Pro tip: “Don’t forecast based on past success,” says Stephen Do, Founder of UpPromote. You must consider uncertainty. Marketing changes constantly — new competitors, customer behavior, and affiliate marketing trends can disrupt your models.”

5. Build your integration system.

As I mentioned earlier, you’re likely sitting on a ton of valuable data — let’s put it to use.

To maximize forecasting accuracy, you can pair a CRM like HubSpot with an AI-driven platform, recommends Jeremy Schiff, CEO of Salesbot.io.

“While typical forecasting methods often focus solely on funnel performance, Salesbot.io leverages data across platforms like HubSpot to gain a comprehensive view of the entire sales pipeline — from lead generation to MQL, SQL, opportunity, and closed-won,” Schiff says.

“By aggregating insights from HubSpot, we can pinpoint which channels are working best at each stage of the sales journey, enabling smarter investment decisions and optimized resource allocation. This approach allows us to forecast not only future deal closures but also channel-specific effectiveness, helping us maximize impact across the sales process.”

6. Adjust on a regular basis.

This is where most forecasting efforts succeed or fail. You need a regular rhythm of reviews, but they should fit naturally into your existing workflow.

Forecasts aren’t one-size-fits-all. As Michael Benoit from ContractorBond says, “We review our forecasts every quarter to ensure they’re still relevant.” Regularly updating forecasts with current data helps businesses stay agile and maintain alignment with real-time conditions.

Pro tip: “When forecasting, especially with a team, you have to strike a balance between being too conservative and too ambitious,” Lexie Smith, Founder and CEO at Growth Mode, recommends. “Setting goals too conservatively may mean hitting targets sooner, but if they’re too achievable, it risks undershooting potential and can leave you vulnerable to unexpected shortfalls. On the flip side, overly ambitious targets can be unrealistic, leading to slow adjustments and missed opportunities for recalibration if early performance indicates underperformance.”

Improve Your Financial Health With Forecasting

After spending weeks learning from experts and business leaders about forecasting, here‘s what I’ve learned: Don’t get caught up in making things more complicated than they need to be. Your forecasting should actually solve real problems in your business.

Running a retail store and constantly running out of stock? Start by tracking your inventory patterns. Sales team missing their targets? Focus on those pipeline metrics.
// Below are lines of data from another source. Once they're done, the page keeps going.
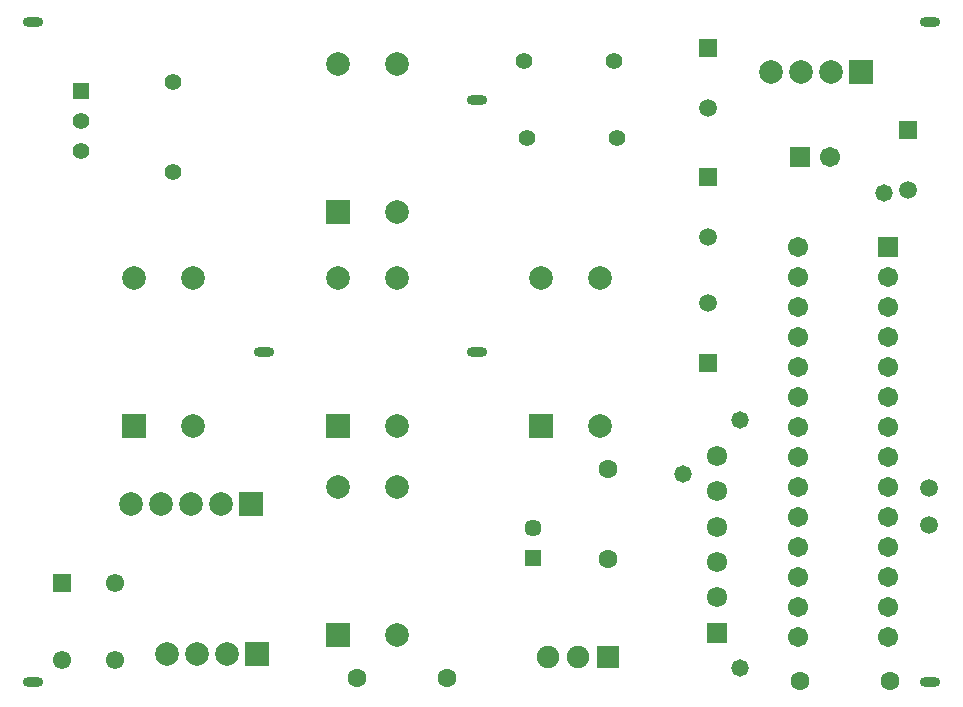
<source format=gbr>
%TF.GenerationSoftware,Altium Limited,Altium Designer,20.2.7 (254)*%
G04 Layer_Color=16711935*
%FSLAX26Y26*%
%MOIN*%
%TF.SameCoordinates,9B8E3E2B-FE8D-437B-BC4F-748A5F5A7EBC*%
%TF.FilePolarity,Negative*%
%TF.FileFunction,Soldermask,Bot*%
%TF.Part,Single*%
G01*
G75*
%TA.AperFunction,ComponentPad*%
%ADD15R,0.078740X0.078740*%
%ADD16C,0.078740*%
%ADD18R,0.057087X0.057087*%
%ADD19C,0.057087*%
%ADD31C,0.061024*%
%ADD32R,0.061024X0.061024*%
%ADD39C,0.078866*%
%ADD40R,0.078866X0.078866*%
%ADD41C,0.055244*%
%ADD42C,0.067843*%
%ADD43C,0.058000*%
%ADD44R,0.067843X0.067843*%
%ADD45C,0.059181*%
%ADD46R,0.059181X0.059181*%
%TA.AperFunction,ViaPad*%
%ADD47O,0.069024X0.031622*%
%TA.AperFunction,ComponentPad*%
%ADD48R,0.067055X0.067055*%
%ADD49C,0.067055*%
%ADD50C,0.059181*%
%ADD51C,0.063118*%
%ADD52R,0.055244X0.055244*%
%ADD53R,0.074929X0.074929*%
%ADD54C,0.074929*%
%TA.AperFunction,ViaPad*%
%ADD55C,0.058000*%
D15*
X1081574Y238938D02*
D03*
X401576Y933938D02*
D03*
X1081576D02*
D03*
Y1648938D02*
D03*
X1756576Y933936D02*
D03*
D16*
X1081574Y731064D02*
D03*
X1278426Y238938D02*
D03*
Y731064D02*
D03*
X598426Y1426064D02*
D03*
Y933938D02*
D03*
X401576Y1426064D02*
D03*
X1278426D02*
D03*
Y933938D02*
D03*
X1081576Y1426064D02*
D03*
X1278426Y2141064D02*
D03*
Y1648938D02*
D03*
X1081576Y2141064D02*
D03*
X1953426Y1426062D02*
D03*
Y933936D02*
D03*
X1756576Y1426062D02*
D03*
D18*
X1730000Y495000D02*
D03*
D19*
Y595000D02*
D03*
D31*
X337166Y155000D02*
D03*
X160000D02*
D03*
X337166Y410906D02*
D03*
D32*
X160000D02*
D03*
D39*
X2525000Y2115000D02*
D03*
X2625000D02*
D03*
X2725000D02*
D03*
X390000Y675000D02*
D03*
X690000D02*
D03*
X590000D02*
D03*
X490000D02*
D03*
X510000Y175000D02*
D03*
X610000D02*
D03*
X710000D02*
D03*
D40*
X2825000Y2115000D02*
D03*
X790000Y675000D02*
D03*
X810000Y175000D02*
D03*
D41*
X2010000Y1895000D02*
D03*
X1710000D02*
D03*
X530000Y1780000D02*
D03*
Y2080000D02*
D03*
X2000000Y2150000D02*
D03*
X1700000D02*
D03*
X225000Y1850000D02*
D03*
Y1950000D02*
D03*
D42*
X2345000Y598780D02*
D03*
Y362560D02*
D03*
Y480670D02*
D03*
Y716890D02*
D03*
Y835000D02*
D03*
D43*
X2422166Y126340D02*
D03*
Y953112D02*
D03*
D44*
X2345000Y244450D02*
D03*
D45*
X2980000Y1720000D02*
D03*
X2315000Y1995000D02*
D03*
Y1565000D02*
D03*
Y1345000D02*
D03*
D46*
X2980000Y1920000D02*
D03*
X2315000Y2195000D02*
D03*
Y1765000D02*
D03*
Y1145000D02*
D03*
D47*
X65000Y2282204D02*
D03*
Y80000D02*
D03*
X835000Y1180000D02*
D03*
X1545000D02*
D03*
Y2020000D02*
D03*
X3052796Y2280000D02*
D03*
X3055000Y80000D02*
D03*
D48*
X2915000Y1530000D02*
D03*
X2620000Y1830000D02*
D03*
D49*
X2915000Y1430000D02*
D03*
Y1330000D02*
D03*
Y1230000D02*
D03*
Y1130000D02*
D03*
Y1030000D02*
D03*
Y930000D02*
D03*
Y830000D02*
D03*
Y730000D02*
D03*
Y630000D02*
D03*
Y530000D02*
D03*
Y430000D02*
D03*
Y330000D02*
D03*
Y230000D02*
D03*
X2615000Y1530000D02*
D03*
Y1430000D02*
D03*
Y1330000D02*
D03*
Y1230000D02*
D03*
Y1130000D02*
D03*
Y1030000D02*
D03*
Y930000D02*
D03*
Y830000D02*
D03*
Y730000D02*
D03*
Y630000D02*
D03*
Y530000D02*
D03*
Y430000D02*
D03*
Y330000D02*
D03*
Y230000D02*
D03*
X2720000Y1830000D02*
D03*
D50*
X3050000Y603976D02*
D03*
Y726024D02*
D03*
D51*
X2620000Y85000D02*
D03*
X2920000D02*
D03*
X1445000Y95000D02*
D03*
X1980000Y790000D02*
D03*
Y490000D02*
D03*
X1145000Y95000D02*
D03*
D52*
X225000Y2050000D02*
D03*
D53*
X1980000Y165000D02*
D03*
D54*
X1880000D02*
D03*
X1780000D02*
D03*
D55*
X2229000Y775000D02*
D03*
X2899000Y1711000D02*
D03*
%TF.MD5,fc5e3e3cf982f1281d639c43cadfde21*%
M02*

</source>
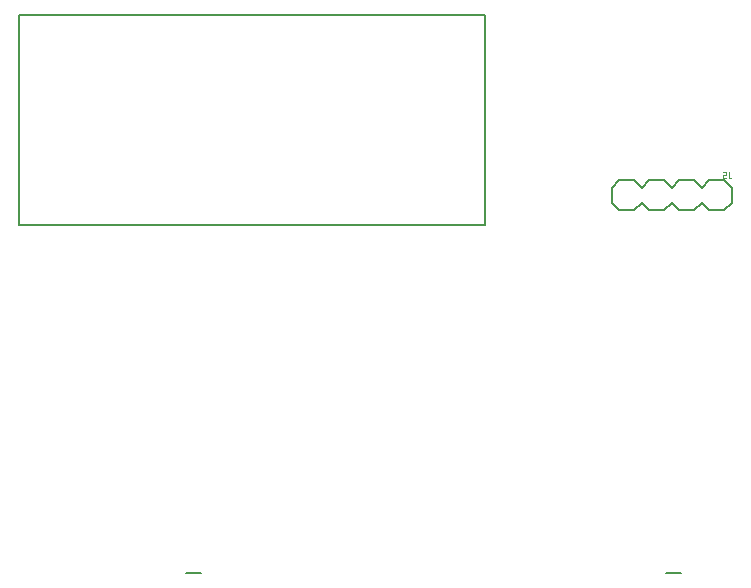
<source format=gbr>
G04 EAGLE Gerber RS-274X export*
G75*
%MOMM*%
%FSLAX34Y34*%
%LPD*%
%INSilkscreen Bottom*%
%IPPOS*%
%AMOC8*
5,1,8,0,0,1.08239X$1,22.5*%
G01*
%ADD10C,0.203200*%
%ADD11C,0.101600*%
%ADD12C,0.127000*%


D10*
X874268Y99060D02*
X861568Y99060D01*
X834898Y431292D02*
X822198Y431292D01*
X815848Y424942D01*
X815848Y412242D02*
X822198Y405892D01*
X860298Y431292D02*
X866648Y424942D01*
X860298Y431292D02*
X847598Y431292D01*
X841248Y424942D01*
X841248Y412242D02*
X847598Y405892D01*
X860298Y405892D01*
X866648Y412242D01*
X841248Y424942D02*
X834898Y431292D01*
X841248Y412242D02*
X834898Y405892D01*
X822198Y405892D01*
X898398Y431292D02*
X911098Y431292D01*
X898398Y431292D02*
X892048Y424942D01*
X892048Y412242D02*
X898398Y405892D01*
X892048Y424942D02*
X885698Y431292D01*
X872998Y431292D01*
X866648Y424942D01*
X866648Y412242D02*
X872998Y405892D01*
X885698Y405892D01*
X892048Y412242D01*
X917448Y412242D02*
X917448Y424942D01*
X911098Y431292D01*
X917448Y412242D02*
X911098Y405892D01*
X898398Y405892D01*
X815848Y412242D02*
X815848Y424942D01*
D11*
X915247Y434199D02*
X915247Y438150D01*
X915247Y434199D02*
X915249Y434133D01*
X915255Y434068D01*
X915264Y434003D01*
X915277Y433939D01*
X915294Y433875D01*
X915315Y433813D01*
X915339Y433752D01*
X915367Y433692D01*
X915398Y433635D01*
X915433Y433579D01*
X915470Y433525D01*
X915511Y433473D01*
X915555Y433424D01*
X915601Y433378D01*
X915650Y433334D01*
X915702Y433293D01*
X915756Y433256D01*
X915812Y433221D01*
X915869Y433190D01*
X915929Y433162D01*
X915990Y433138D01*
X916052Y433117D01*
X916116Y433100D01*
X916180Y433087D01*
X916245Y433078D01*
X916310Y433072D01*
X916376Y433070D01*
X916940Y433070D01*
X912434Y433070D02*
X910741Y433070D01*
X910675Y433072D01*
X910610Y433078D01*
X910545Y433087D01*
X910481Y433100D01*
X910417Y433117D01*
X910355Y433138D01*
X910294Y433162D01*
X910234Y433190D01*
X910177Y433221D01*
X910121Y433256D01*
X910067Y433293D01*
X910015Y433334D01*
X909966Y433378D01*
X909920Y433424D01*
X909876Y433473D01*
X909835Y433525D01*
X909798Y433579D01*
X909763Y433634D01*
X909732Y433692D01*
X909704Y433752D01*
X909680Y433813D01*
X909659Y433875D01*
X909642Y433939D01*
X909629Y434003D01*
X909620Y434068D01*
X909614Y434133D01*
X909612Y434199D01*
X909612Y434763D01*
X909614Y434829D01*
X909620Y434894D01*
X909629Y434959D01*
X909642Y435023D01*
X909659Y435087D01*
X909680Y435149D01*
X909704Y435210D01*
X909732Y435270D01*
X909763Y435328D01*
X909798Y435383D01*
X909835Y435437D01*
X909876Y435489D01*
X909920Y435538D01*
X909966Y435584D01*
X910015Y435628D01*
X910067Y435669D01*
X910121Y435706D01*
X910177Y435741D01*
X910234Y435772D01*
X910294Y435800D01*
X910355Y435824D01*
X910417Y435845D01*
X910481Y435862D01*
X910545Y435875D01*
X910610Y435884D01*
X910675Y435890D01*
X910741Y435892D01*
X912434Y435892D01*
X912434Y438150D01*
X909612Y438150D01*
D10*
X467868Y99060D02*
X455168Y99060D01*
D12*
X708536Y393717D02*
X708536Y571517D01*
X708536Y393717D02*
X313536Y393717D01*
X313536Y571517D02*
X708536Y571517D01*
X313536Y571517D02*
X313536Y393717D01*
M02*

</source>
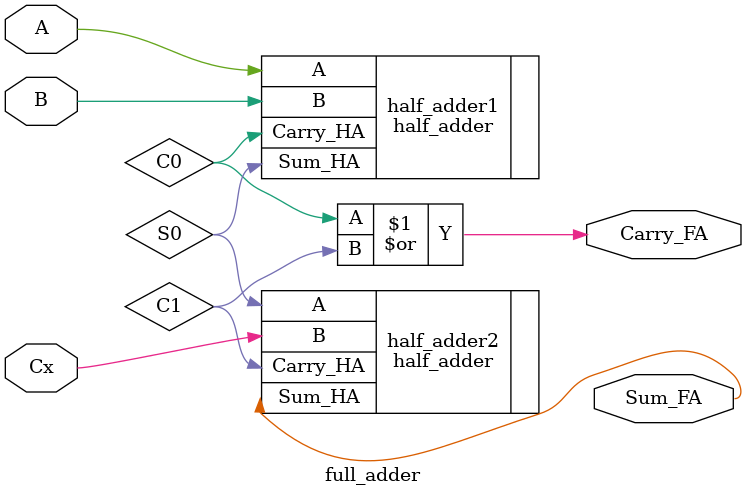
<source format=sv>
module full_adder( 
    input logic A,
    input logic B,
    input logic Cx,
    output logic Sum_FA,
    output logic Carry_FA
);
    wire C0, C1, S0;

    // Instantiate the first half adder
    half_adder half_adder1 (
        .A(A),
        .B(B),
        .Sum_HA(S0),
        .Carry_HA(C0)
    );

    // Instantiate the second half adder
    half_adder half_adder2 (
        .A(S0),
        .B(Cx),
        .Sum_HA(Sum_FA),
        .Carry_HA(C1)
    );

    // Compute the final carry
    assign Carry_FA = C0 | C1;

endmodule: full_adder
</source>
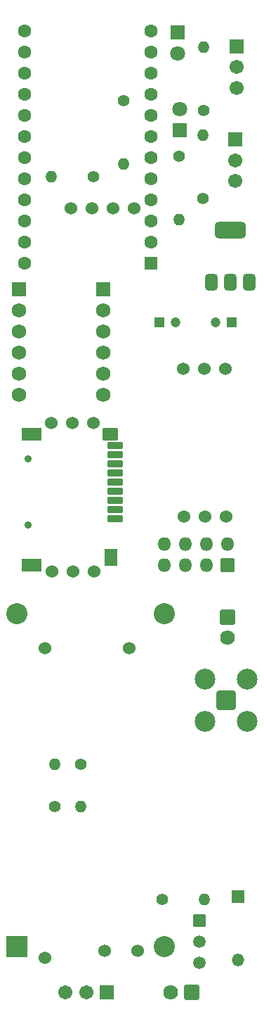
<source format=gbr>
%TF.GenerationSoftware,KiCad,Pcbnew,8.0.4*%
%TF.CreationDate,2024-10-24T02:17:11+06:00*%
%TF.ProjectId,PCB V0.6.3,50434220-5630-42e3-962e-332e6b696361,rev?*%
%TF.SameCoordinates,Original*%
%TF.FileFunction,Soldermask,Top*%
%TF.FilePolarity,Negative*%
%FSLAX46Y46*%
G04 Gerber Fmt 4.6, Leading zero omitted, Abs format (unit mm)*
G04 Created by KiCad (PCBNEW 8.0.4) date 2024-10-24 02:17:11*
%MOMM*%
%LPD*%
G01*
G04 APERTURE LIST*
G04 Aperture macros list*
%AMRoundRect*
0 Rectangle with rounded corners*
0 $1 Rounding radius*
0 $2 $3 $4 $5 $6 $7 $8 $9 X,Y pos of 4 corners*
0 Add a 4 corners polygon primitive as box body*
4,1,4,$2,$3,$4,$5,$6,$7,$8,$9,$2,$3,0*
0 Add four circle primitives for the rounded corners*
1,1,$1+$1,$2,$3*
1,1,$1+$1,$4,$5*
1,1,$1+$1,$6,$7*
1,1,$1+$1,$8,$9*
0 Add four rect primitives between the rounded corners*
20,1,$1+$1,$2,$3,$4,$5,0*
20,1,$1+$1,$4,$5,$6,$7,0*
20,1,$1+$1,$6,$7,$8,$9,0*
20,1,$1+$1,$8,$9,$2,$3,0*%
G04 Aperture macros list end*
%ADD10C,1.524000*%
%ADD11R,1.800000X1.800000*%
%ADD12C,1.800000*%
%ADD13C,1.400000*%
%ADD14O,1.400000X1.400000*%
%ADD15R,2.540000X2.540000*%
%ADD16C,2.540000*%
%ADD17RoundRect,0.375000X0.375000X-0.625000X0.375000X0.625000X-0.375000X0.625000X-0.375000X-0.625000X0*%
%ADD18RoundRect,0.500000X1.400000X-0.500000X1.400000X0.500000X-1.400000X0.500000X-1.400000X-0.500000X0*%
%ADD19RoundRect,0.200100X0.949900X0.949900X-0.949900X0.949900X-0.949900X-0.949900X0.949900X-0.949900X0*%
%ADD20C,2.500000*%
%ADD21R,1.500000X1.500000*%
%ADD22O,1.500000X1.500000*%
%ADD23C,0.900000*%
%ADD24RoundRect,0.102000X-0.800000X0.350000X-0.800000X-0.350000X0.800000X-0.350000X0.800000X0.350000X0*%
%ADD25RoundRect,0.102000X-0.800000X0.700000X-0.800000X-0.700000X0.800000X-0.700000X0.800000X0.700000X0*%
%ADD26RoundRect,0.102000X-1.100000X0.700000X-1.100000X-0.700000X1.100000X-0.700000X1.100000X0.700000X0*%
%ADD27RoundRect,0.102000X-0.700000X0.900000X-0.700000X-0.900000X0.700000X-0.900000X0.700000X0.900000X0*%
%ADD28R,1.600000X1.600000*%
%ADD29C,1.600000*%
%ADD30R,1.200000X1.200000*%
%ADD31C,1.200000*%
%ADD32RoundRect,0.102000X-0.649000X0.649000X-0.649000X-0.649000X0.649000X-0.649000X0.649000X0.649000X0*%
%ADD33C,1.502000*%
%ADD34RoundRect,0.102000X-0.787500X-0.787500X0.787500X-0.787500X0.787500X0.787500X-0.787500X0.787500X0*%
%ADD35C,1.779000*%
%ADD36RoundRect,0.102000X-0.754000X-0.754000X0.754000X-0.754000X0.754000X0.754000X-0.754000X0.754000X0*%
%ADD37C,1.712000*%
%ADD38RoundRect,0.050800X0.762000X-0.762000X0.762000X0.762000X-0.762000X0.762000X-0.762000X-0.762000X0*%
%ADD39O,1.625600X1.625600*%
%ADD40RoundRect,0.102000X0.754000X-0.754000X0.754000X0.754000X-0.754000X0.754000X-0.754000X-0.754000X0*%
%ADD41C,1.728000*%
%ADD42RoundRect,0.102000X0.762000X0.762000X-0.762000X0.762000X-0.762000X-0.762000X0.762000X-0.762000X0*%
%ADD43RoundRect,0.102000X0.787500X-0.787500X0.787500X0.787500X-0.787500X0.787500X-0.787500X-0.787500X0*%
G04 APERTURE END LIST*
D10*
%TO.C,U3*%
X86405000Y-114320000D03*
X88945000Y-114320000D03*
X91485000Y-114320000D03*
X86445000Y-132180000D03*
X88985000Y-132180000D03*
X91525000Y-132180000D03*
%TD*%
D11*
%TO.C,D2*%
X101900000Y-79140000D03*
D12*
X101900000Y-76600000D03*
%TD*%
D13*
%TO.C,R3*%
X104700000Y-87310000D03*
D14*
X104700000Y-79690000D03*
%TD*%
D15*
%TO.C,U5*%
X82230000Y-177300000D03*
D16*
X100010000Y-177300000D03*
X100030000Y-137300000D03*
X82250000Y-137300000D03*
%TD*%
D13*
%TO.C,R2*%
X104750000Y-76720000D03*
D14*
X104750000Y-69100000D03*
%TD*%
D13*
%TO.C,R6*%
X95100000Y-75500000D03*
D14*
X95100000Y-83120000D03*
%TD*%
D17*
%TO.C,U8*%
X105700000Y-97400000D03*
X108000000Y-97400000D03*
D18*
X108000000Y-91100000D03*
D17*
X110300000Y-97400000D03*
%TD*%
D11*
%TO.C,D3*%
X101600000Y-67300000D03*
D12*
X101600000Y-69840000D03*
%TD*%
D13*
%TO.C,R7*%
X86800000Y-160500000D03*
D14*
X86800000Y-155420000D03*
%TD*%
D19*
%TO.C,J6*%
X107500000Y-147650000D03*
D20*
X110040000Y-150190000D03*
X110040000Y-145110000D03*
X104960000Y-150190000D03*
X104960000Y-145110000D03*
%TD*%
D10*
%TO.C,U4*%
X102320000Y-107800000D03*
X104860000Y-107800000D03*
X107400000Y-107800000D03*
X102360000Y-125560000D03*
X104900000Y-125560000D03*
X107440000Y-125560000D03*
%TD*%
D21*
%TO.C,D1*%
X108925000Y-171325000D03*
D22*
X108925000Y-178945000D03*
%TD*%
D13*
%TO.C,R8*%
X89900000Y-155400000D03*
D14*
X89900000Y-160480000D03*
%TD*%
D23*
%TO.C,P1*%
X83600000Y-118600000D03*
X83600000Y-126600000D03*
D24*
X94100000Y-125800000D03*
X94100000Y-124700000D03*
X94100000Y-123600000D03*
X94100000Y-122500000D03*
X94100000Y-121400000D03*
X94100000Y-120300000D03*
X94100000Y-119200000D03*
X94100000Y-118100000D03*
X94100000Y-117000000D03*
D25*
X93500000Y-115700000D03*
D26*
X84000000Y-115700000D03*
X84000000Y-131400000D03*
D27*
X93600000Y-130500000D03*
%TD*%
D28*
%TO.C,U2*%
X98400000Y-95060000D03*
D29*
X98400000Y-92520000D03*
X98400000Y-89980000D03*
X98400000Y-87440000D03*
X98400000Y-84900000D03*
X98400000Y-82360000D03*
X98400000Y-79820000D03*
X98400000Y-77280000D03*
X98400000Y-74740000D03*
X98400000Y-72200000D03*
X98400000Y-69660000D03*
X98400000Y-67120000D03*
X83160000Y-67120000D03*
X83160000Y-69660000D03*
X83160000Y-72200000D03*
X83160000Y-74740000D03*
X83160000Y-77280000D03*
X83160000Y-79820000D03*
X83160000Y-82360000D03*
X83160000Y-84900000D03*
X83160000Y-87440000D03*
X83160000Y-89980000D03*
X83160000Y-92520000D03*
X83160000Y-95060000D03*
%TD*%
D30*
%TO.C,C1*%
X99400000Y-102200000D03*
D31*
X101400000Y-102200000D03*
%TD*%
D13*
%TO.C,R4*%
X91430000Y-84675000D03*
D14*
X86350000Y-84675000D03*
%TD*%
D32*
%TO.C,Q1*%
X104250000Y-174200000D03*
D33*
X104250000Y-176740000D03*
X104250000Y-179280000D03*
%TD*%
D13*
%TO.C,R1*%
X99775000Y-171625000D03*
D14*
X104855000Y-171625000D03*
%TD*%
D13*
%TO.C,R5*%
X101800000Y-82200000D03*
D14*
X101800000Y-89820000D03*
%TD*%
D30*
%TO.C,C2*%
X108172600Y-102200000D03*
D31*
X106172600Y-102200000D03*
%TD*%
D34*
%TO.C,J5*%
X103300000Y-182800000D03*
D35*
X100800000Y-182800000D03*
%TD*%
D10*
%TO.C,M8N_GPS1*%
X88720000Y-88500000D03*
X91260000Y-88500000D03*
X93800000Y-88500000D03*
X96340000Y-88500000D03*
%TD*%
D36*
%TO.C,J3*%
X93100000Y-182800000D03*
D37*
X90600000Y-182800000D03*
X88100000Y-182800000D03*
%TD*%
D38*
%TO.C,U1*%
X107610000Y-131443500D03*
D39*
X107610000Y-128903500D03*
X105070000Y-131443500D03*
X105070000Y-128903500D03*
X102530000Y-131443500D03*
X102530000Y-128903500D03*
X99990000Y-131443500D03*
X99990000Y-128903500D03*
%TD*%
D40*
%TO.C,J4*%
X108600000Y-80200000D03*
D37*
X108600000Y-82700000D03*
X108600000Y-85200000D03*
%TD*%
D40*
%TO.C,J2*%
X108700000Y-69000000D03*
D37*
X108700000Y-71500000D03*
X108700000Y-74000000D03*
%TD*%
D10*
%TO.C,U6*%
X96800000Y-177800000D03*
X92800000Y-177800000D03*
X95780000Y-141420000D03*
X85600000Y-178700000D03*
X85620000Y-141420000D03*
%TD*%
D41*
%TO.C,U7*%
X82520000Y-105870000D03*
X92680000Y-105870000D03*
X82520000Y-103330000D03*
D42*
X82520000Y-98250000D03*
D41*
X82520000Y-100790000D03*
X82520000Y-108410000D03*
X82520000Y-110950000D03*
X92680000Y-103330000D03*
D42*
X92680000Y-98250000D03*
D41*
X92680000Y-100790000D03*
X92680000Y-108410000D03*
X92680000Y-110950000D03*
%TD*%
D43*
%TO.C,J1*%
X107675000Y-137682500D03*
D35*
X107675000Y-140182500D03*
%TD*%
M02*

</source>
One thing that really stuck with me was that buyers rarely follow a perfect, linear path. Your forecasting needs to roll with the punches when your assumptions turn out wrong.

Sure, we‘ve got more powerful forecasting tools than ever before, from basic spreadsheets to fancy AI systems. But at its heart, good forecasting isn’t rocket science: get reliable data, find patterns that actually mean something, make smart predictions, and learn from what really happens.

My best advice? Start with whatever matters most to your business right now. You can always build from there.